Правда, иногда по ночам, когда он лежал без сна в своей благоухающей тонкими духами спальне или в грязной каморке подозрительного притона близ доков, куда он часто ходил переодетый и под вымышленным именем, Дориан Грей сокрушался о том, что погубил свою душу, и испытывал страдания, тем более мучительные, что они были абсолютно эгоистичными. Но такие минуты случались все реже и реже. Жажда жизни, впервые пробудившаяся в нем благодаря лорду Генри в тот день, когда они сидели вдвоем в саду их общего друга Холлуорда, становилась тем неутолимее, чем настойчивее Дориан старался утолить ее. Чем больше он узнавал о жизни, тем больше хотел узнать что-то новое. Чем больше он поглощал, тем более ненасытным становился.
Однако Дориана не отличали безрассудная смелость или легкомыслие — во всяком случае, он не пренебрегал мнением общества и соблюдал приличия. Зимой, дважды в месяц, а в остальное время года каждую среду двери его великолепного дома широко раскрывались для гостей, и самые прославленные и модные музыканты пленяли их чудесами своего искусства. Его обеды, в организации которых ему всегда помогал лорд Генри, славились тщательным подбором приглашенных, а также изысканным убранством стола, представлявшим собой настоящую симфонию экзотических цветов, вышитых скатертей, старинной золотой и серебряной посуды. И многие, особенно среди молодежи, видели в Дориане Грее воплощение того идеала, о котором они мечтали в студенческие годы и в котором сочетались подлинная культурность ученого с обаянием и утонченной благовоспитанностью светского человека, «гражданина мира». Он казался им одним из тех, кто, как говорил Данте, «стремится облагородить душу поклонением красоте». Одним из тех, для кого, по словам Готье, и «создан этот зримый мир».

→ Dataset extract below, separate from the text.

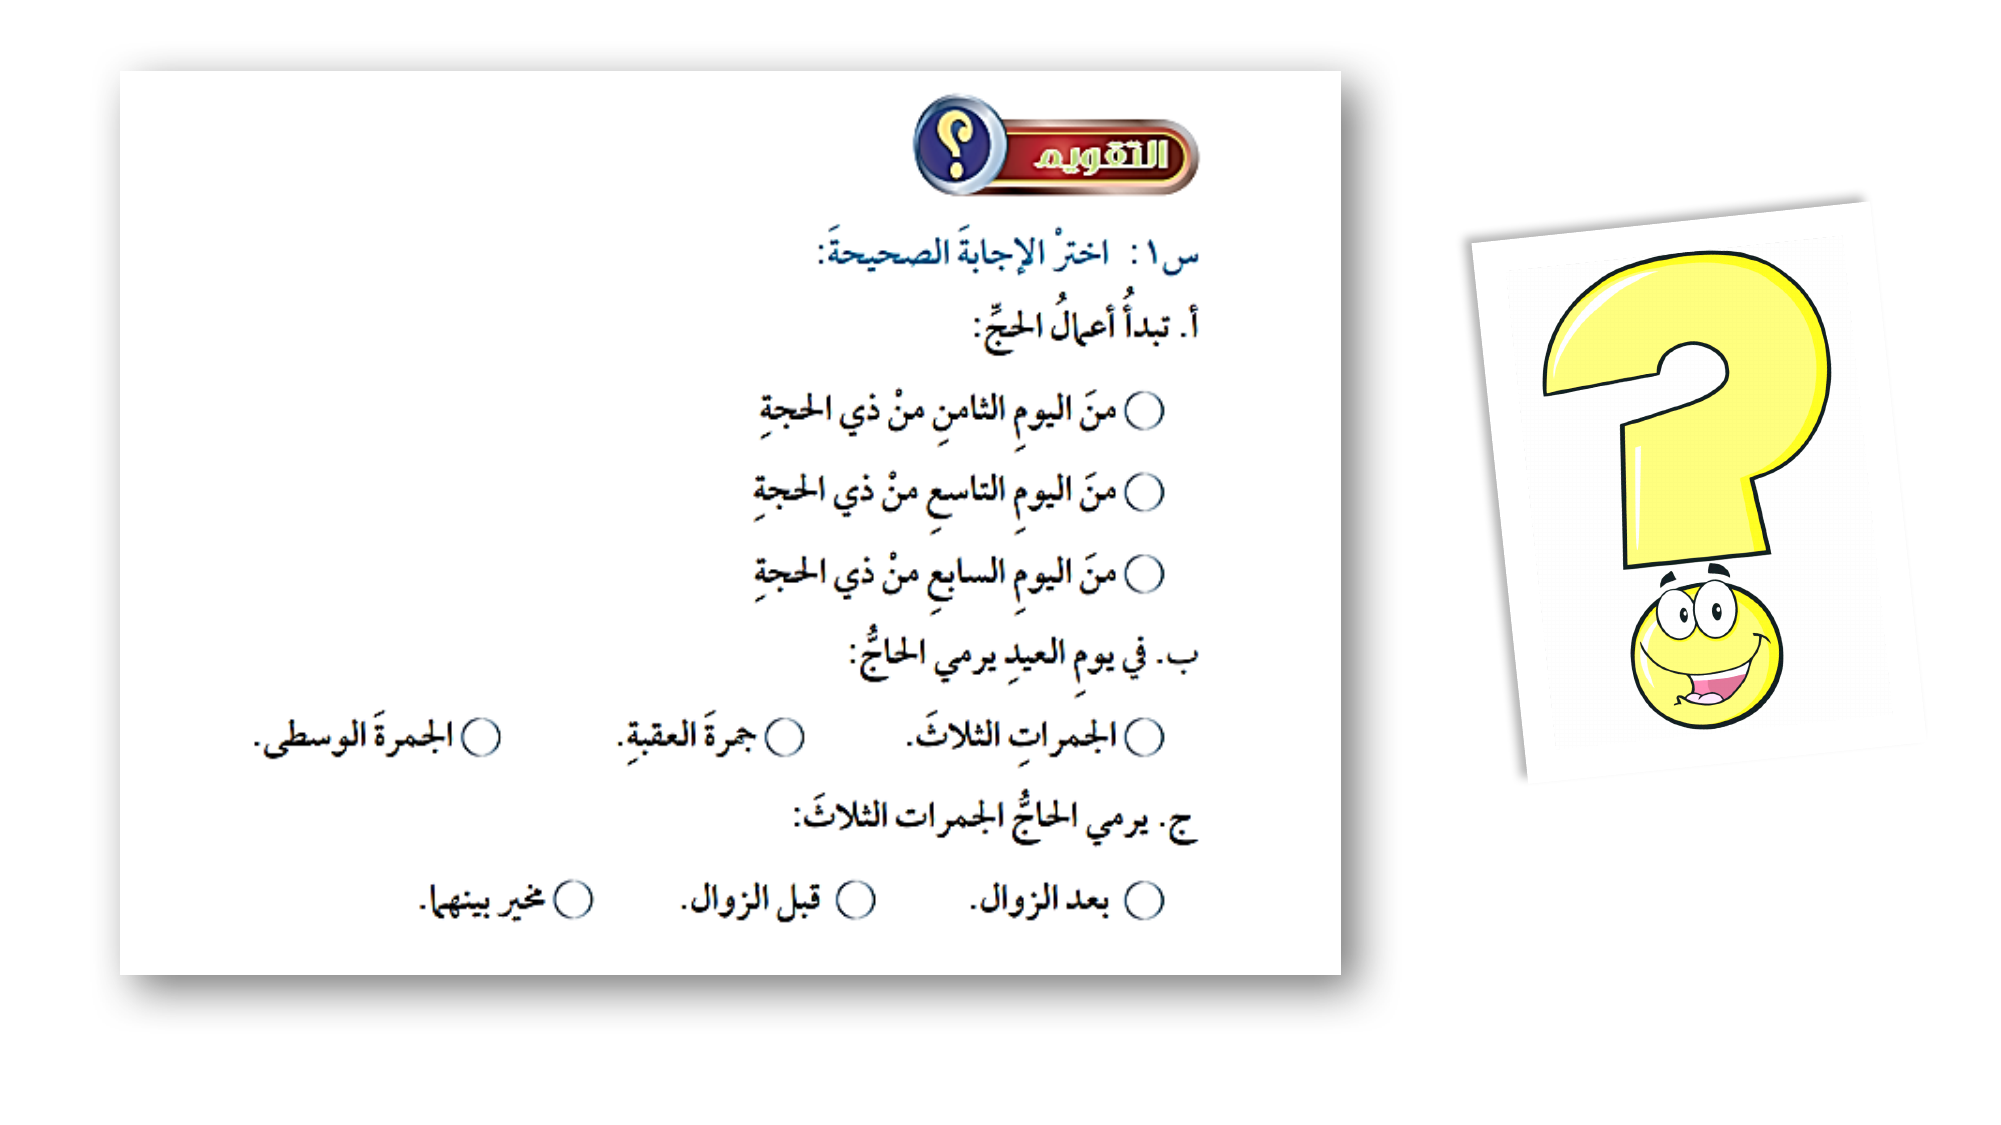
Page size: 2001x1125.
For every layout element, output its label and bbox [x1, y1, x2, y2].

Для Дориана жизнь была первым и величайшим из искусств, а все другие искусства — только ее украшением. Конечно, он отдавал дань также моде, которая на короткое время может сделать реальной любую фантазию, добившись всеобщего ее признания, и щегольству, как своего рода стремлению доказать абсолютность условного понятия о Красоте. Его манера одеваться, те течения моды, которыми он время от времени увлекался, оказывали заметное влияние на молодых щеголей, блиставших на балах в Мейфэре и в клубах Пэлл-Мэлла[62]. Они подражали ему во всем, пытаясь достигнуть такого же изящества даже в мелочах, которым сам Дориан не придавал никакого значения.
Дориан весьма охотно занял то положение в обществе, какое было ему предопределено по достижении совершеннолетия, и его радовала мысль, что он может стать для Лондона наших дней тем, чем для Рима времен императора Нерона был автор «Сатирикона»[63]. Но в глубине души он мечтал о роли более значительной, чем простой arbiter elegantiarum[64], у которого спрашивают совета, какие надеть драгоценности, как завязать галстук или носить трость. Он мечтал создать новую философию жизни, у которой будет свое разумное обоснование, свои последовательные принципы, и высший смысл жизни видел в одухотворении чувств и ощущений.